Where a line of the entries below includes the string "collision", count it. Give only the resulting number.

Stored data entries
+++

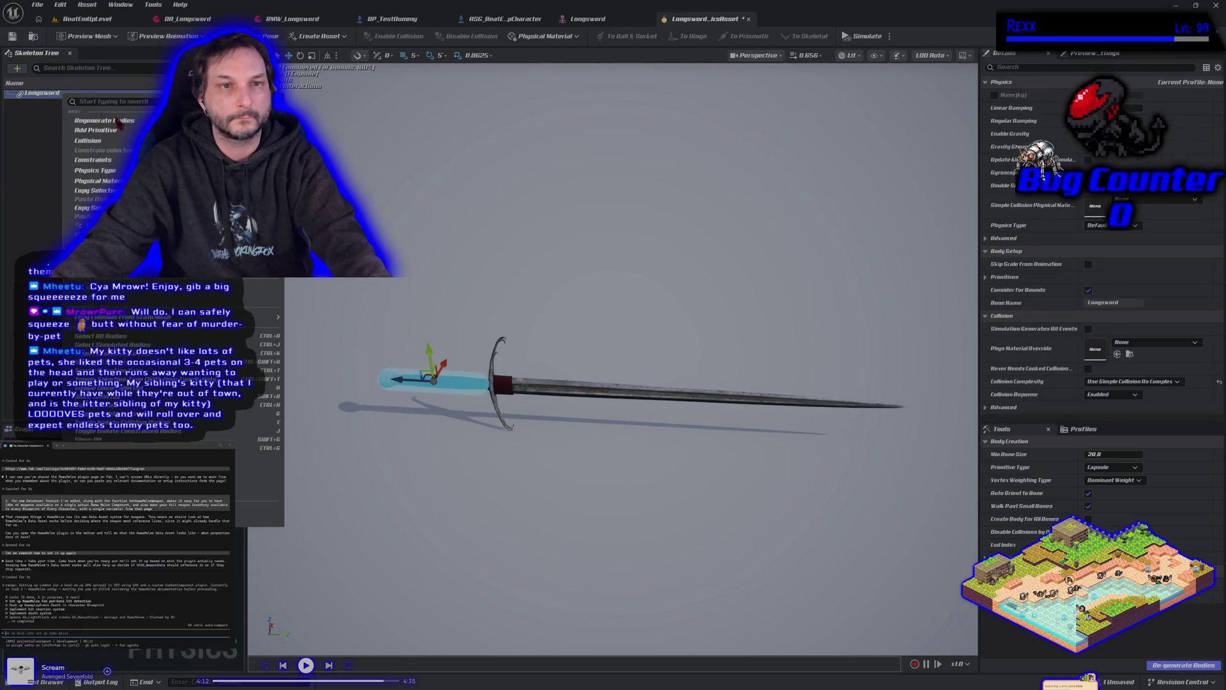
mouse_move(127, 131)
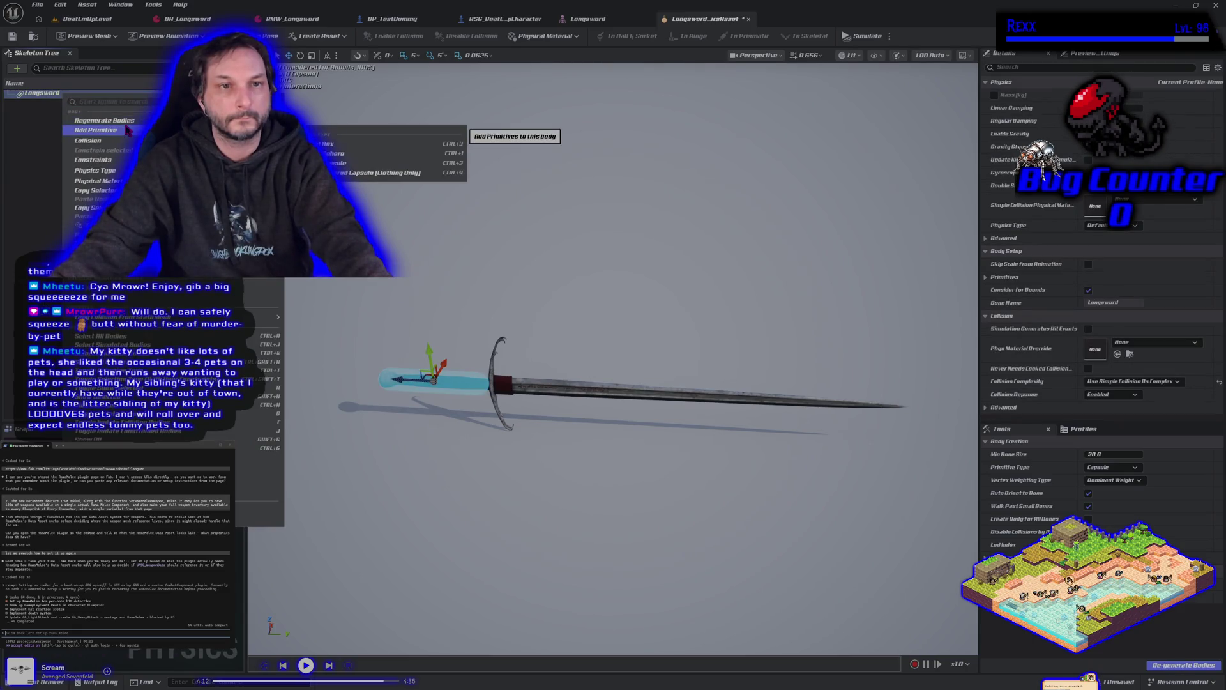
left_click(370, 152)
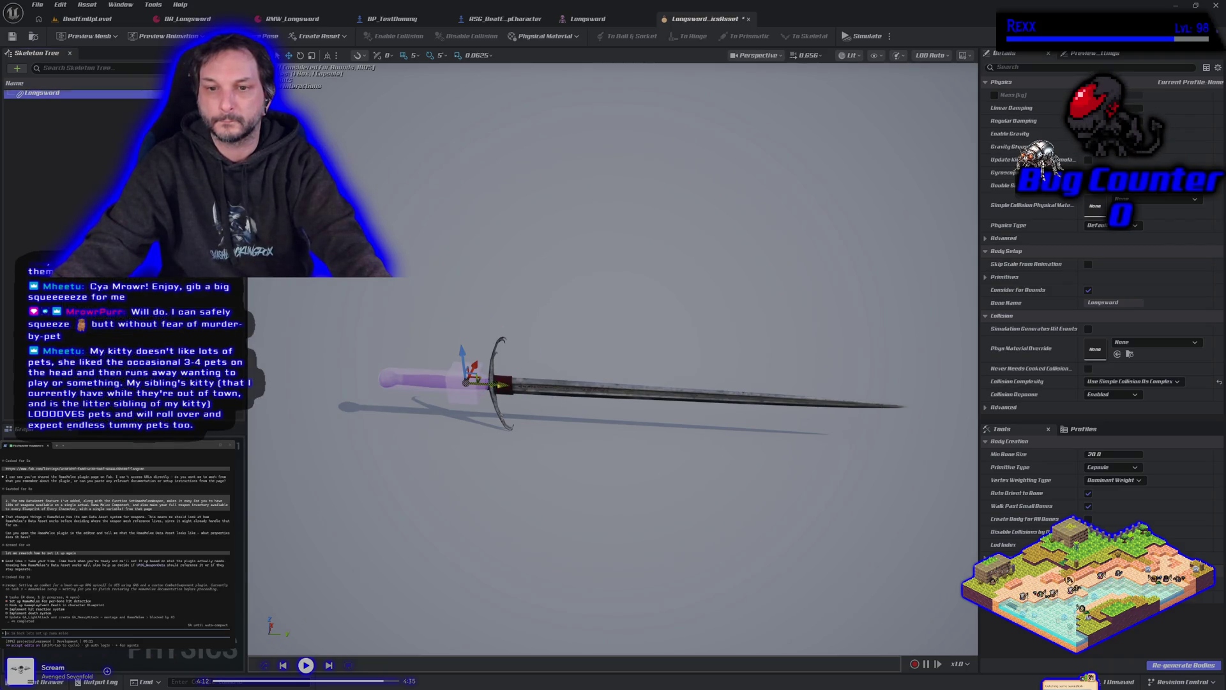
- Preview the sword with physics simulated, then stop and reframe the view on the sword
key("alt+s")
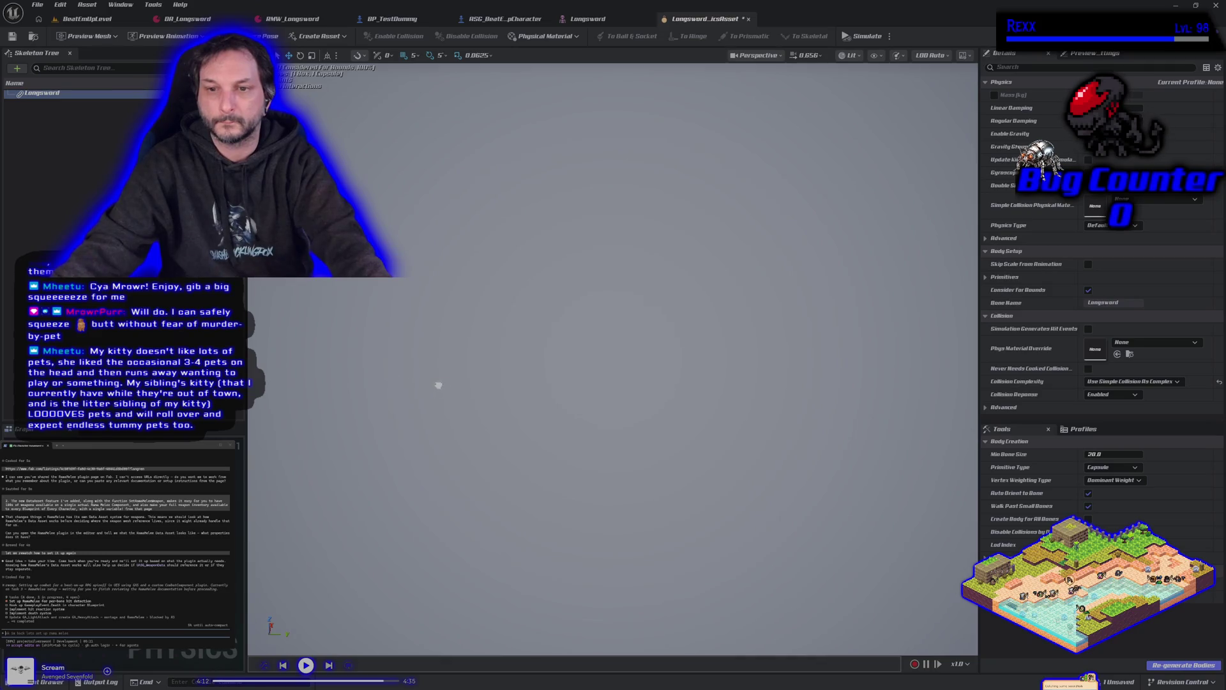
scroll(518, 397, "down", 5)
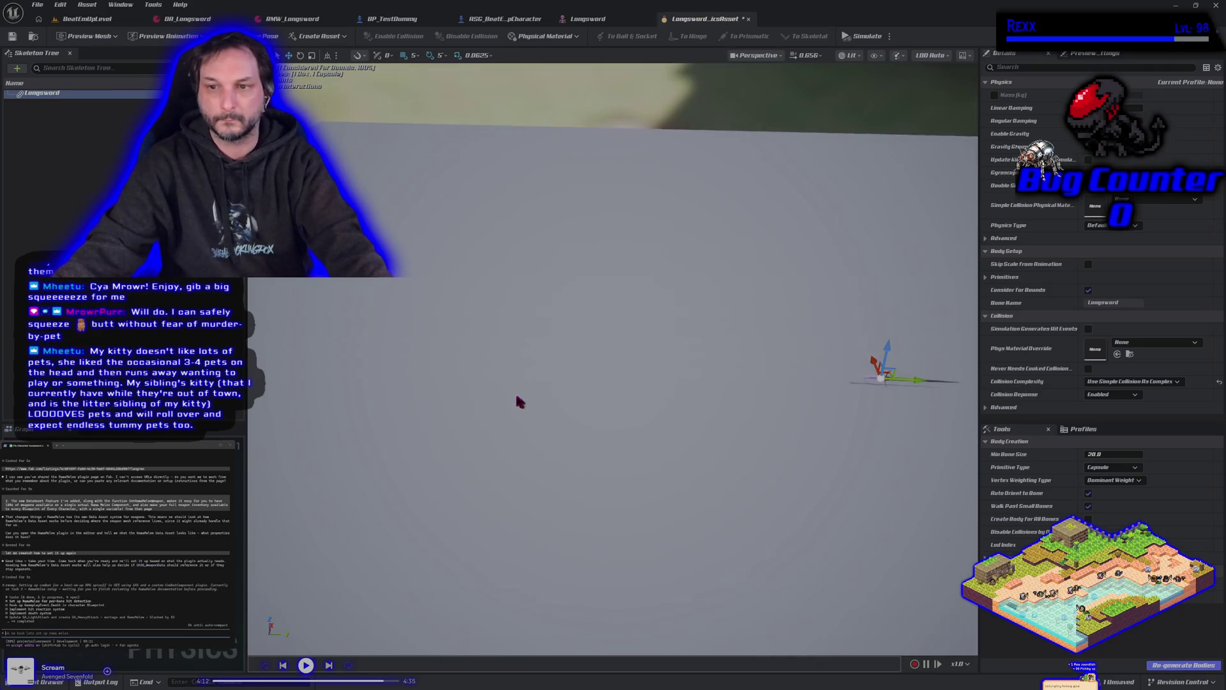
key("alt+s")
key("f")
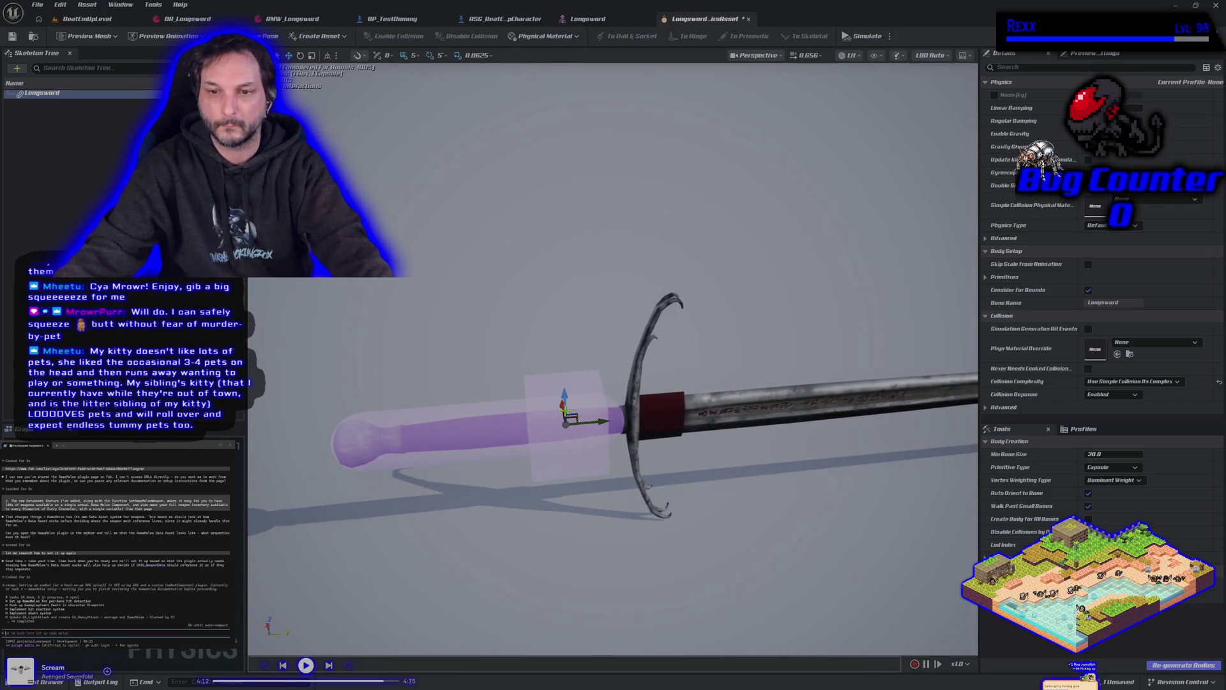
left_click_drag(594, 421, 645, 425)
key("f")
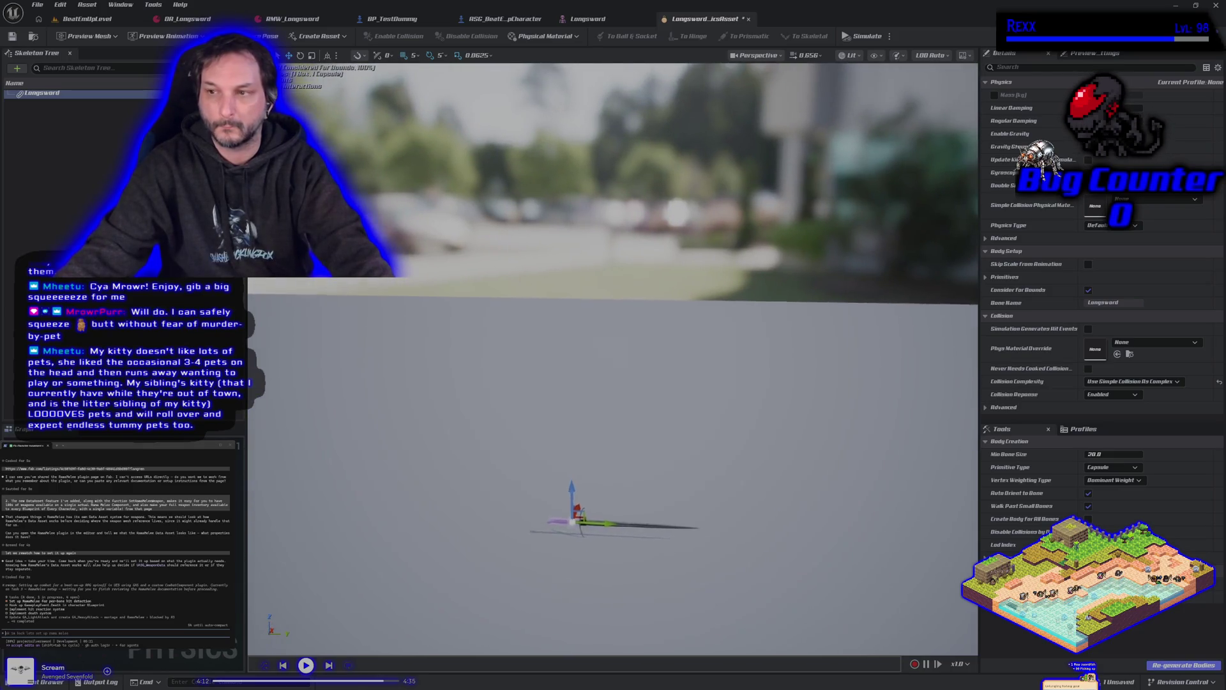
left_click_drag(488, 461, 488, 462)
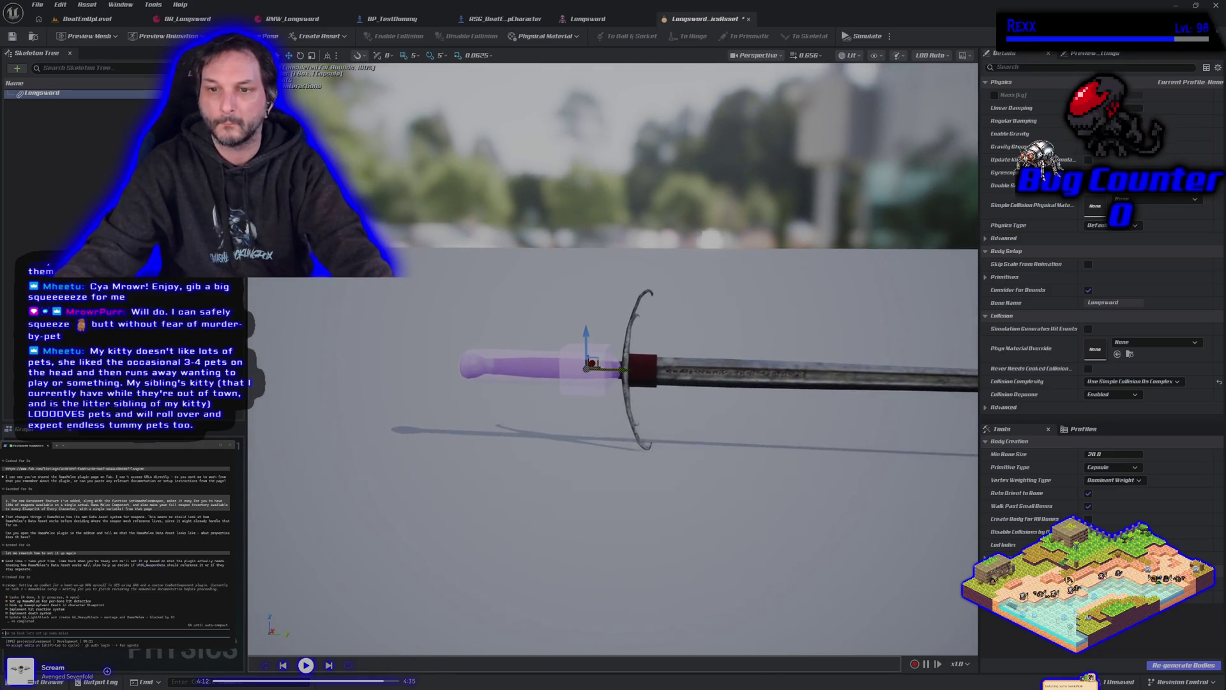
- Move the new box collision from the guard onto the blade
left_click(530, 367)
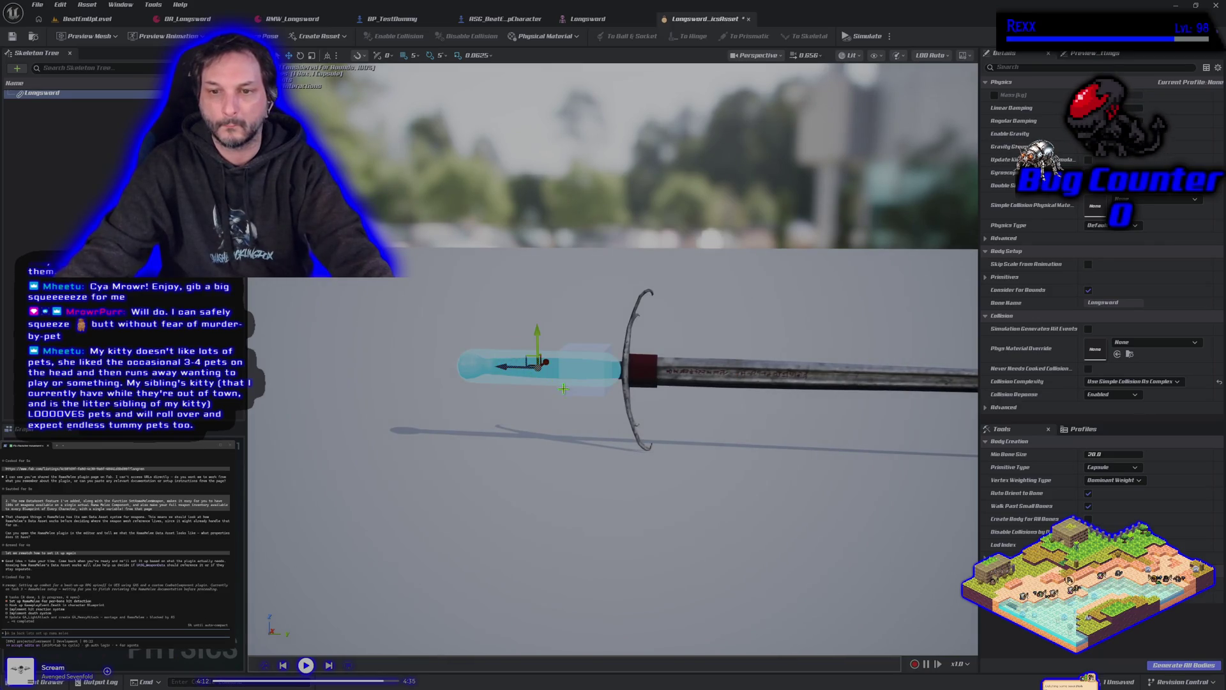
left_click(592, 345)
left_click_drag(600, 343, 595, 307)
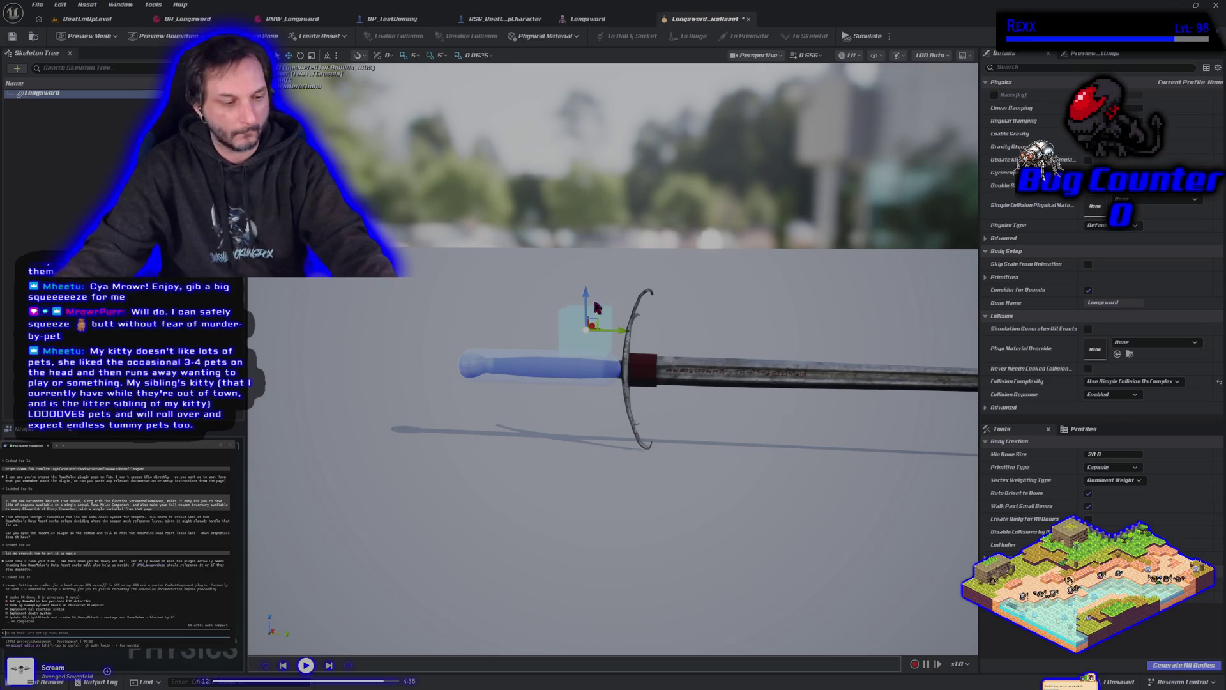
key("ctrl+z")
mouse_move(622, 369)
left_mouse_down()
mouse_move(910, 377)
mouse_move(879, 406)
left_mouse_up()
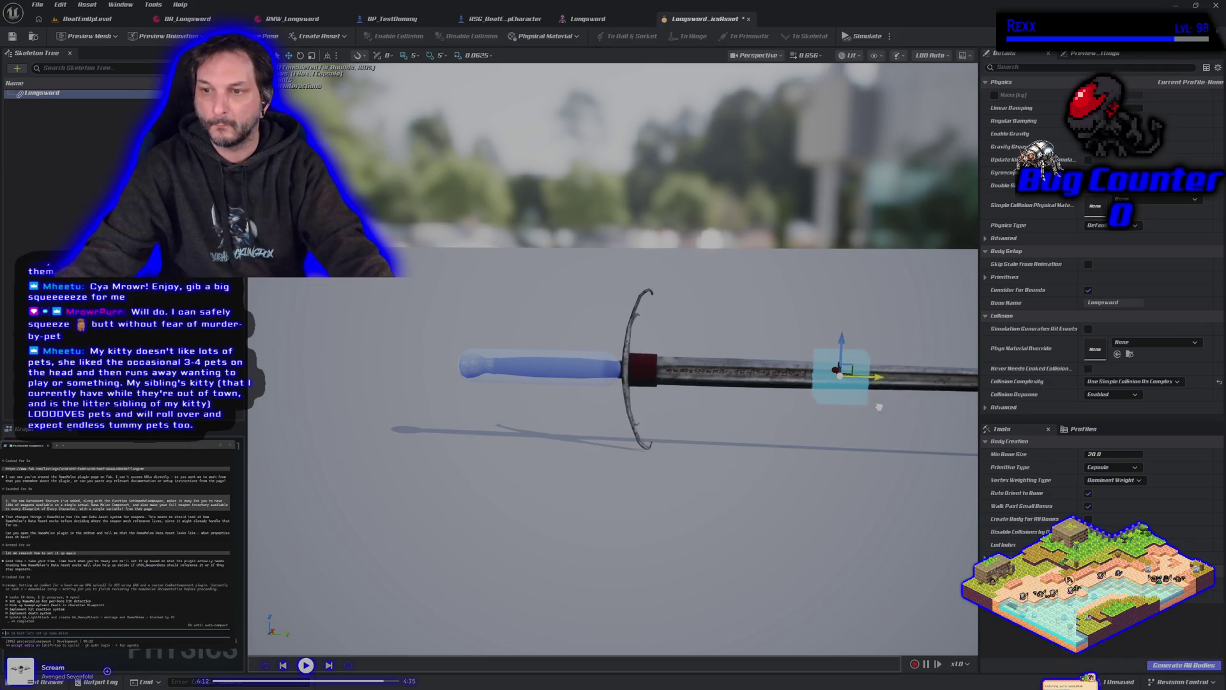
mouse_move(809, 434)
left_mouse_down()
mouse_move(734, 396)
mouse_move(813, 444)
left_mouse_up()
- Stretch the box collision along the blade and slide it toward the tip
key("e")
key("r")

+++

[Written response]:
2